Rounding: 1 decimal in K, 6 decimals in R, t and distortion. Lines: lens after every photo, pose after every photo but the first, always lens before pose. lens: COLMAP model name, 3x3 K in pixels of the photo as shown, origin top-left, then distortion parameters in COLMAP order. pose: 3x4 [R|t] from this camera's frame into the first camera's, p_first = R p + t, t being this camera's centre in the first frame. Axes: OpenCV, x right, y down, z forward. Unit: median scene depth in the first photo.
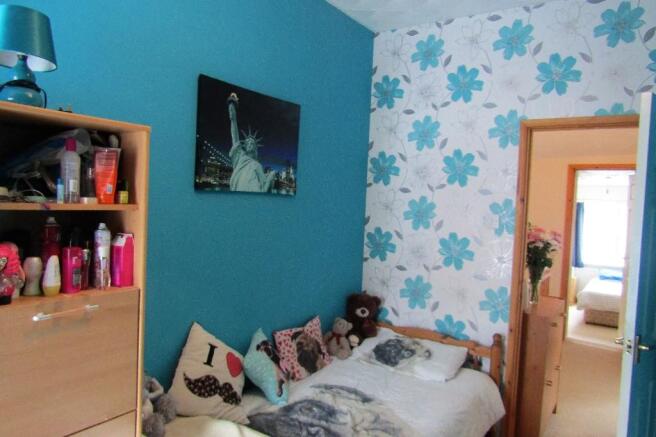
lens RADIAL K [[469.0, 0, 330.2], [0, 469.0, 215.9], [0, 0, 1]] dist [-0.007594, 0.004161]
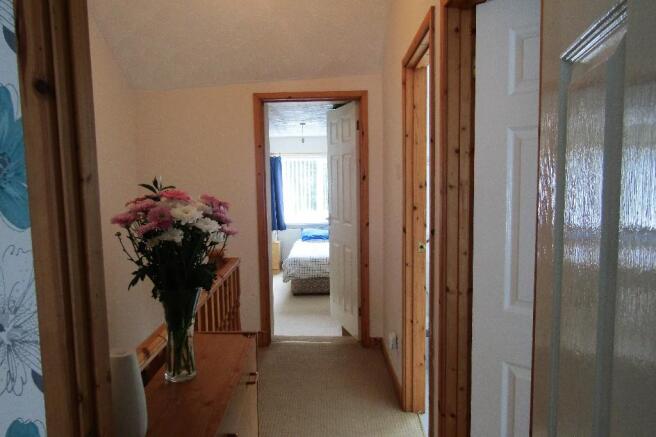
lens RADIAL K [[469.0, 0, 330.2], [0, 469.0, 215.9], [0, 0, 1]] dist [-0.007594, 0.004161]
pose [[0.826091, -0.100997, 0.554412, 0.382938], [0.068361, 0.994503, 0.079308, 0.026950], [-0.559374, -0.027616, 0.828455, 0.691141]]
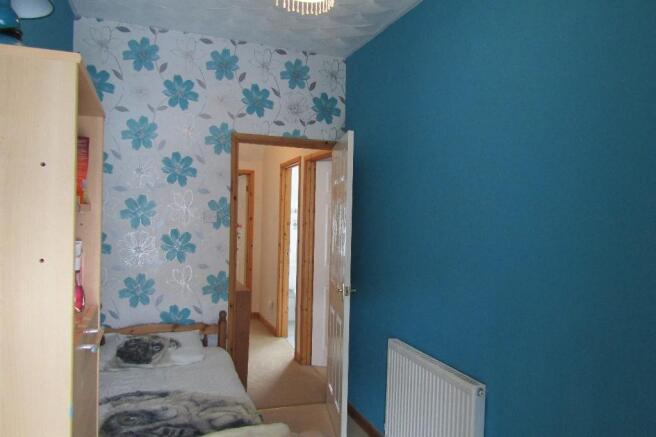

------------------------

● **Problem statement**
Transcribe the listing above verbatim. Omit the pictures.

● **Exercise solution**
Rounding: 1 decimal in K, 6 decimals in R, t and distortion. Lines: lens after every photo, pose after every photo but the first, always lens before pose. lens: COLMAP model name, 3x3 K in pixels of the photo as shown, origin top-left, then distortion parameters in COLMAP order. pose: 3x4 [R|t] from this camera's frame into the first camera's, p_first = R p + t, t being this camera's centre in the first frame. Axes: OpenCV, x right, y down, z forward. Unit: median scene depth in the first photo.
lens RADIAL K [[469.0, 0, 330.2], [0, 469.0, 215.9], [0, 0, 1]] dist [-0.007594, 0.004161]
lens RADIAL K [[469.0, 0, 330.2], [0, 469.0, 215.9], [0, 0, 1]] dist [-0.007594, 0.004161]
pose [[0.826091, -0.100997, 0.554412, 0.382938], [0.068361, 0.994503, 0.079308, 0.026950], [-0.559374, -0.027616, 0.828455, 0.691141]]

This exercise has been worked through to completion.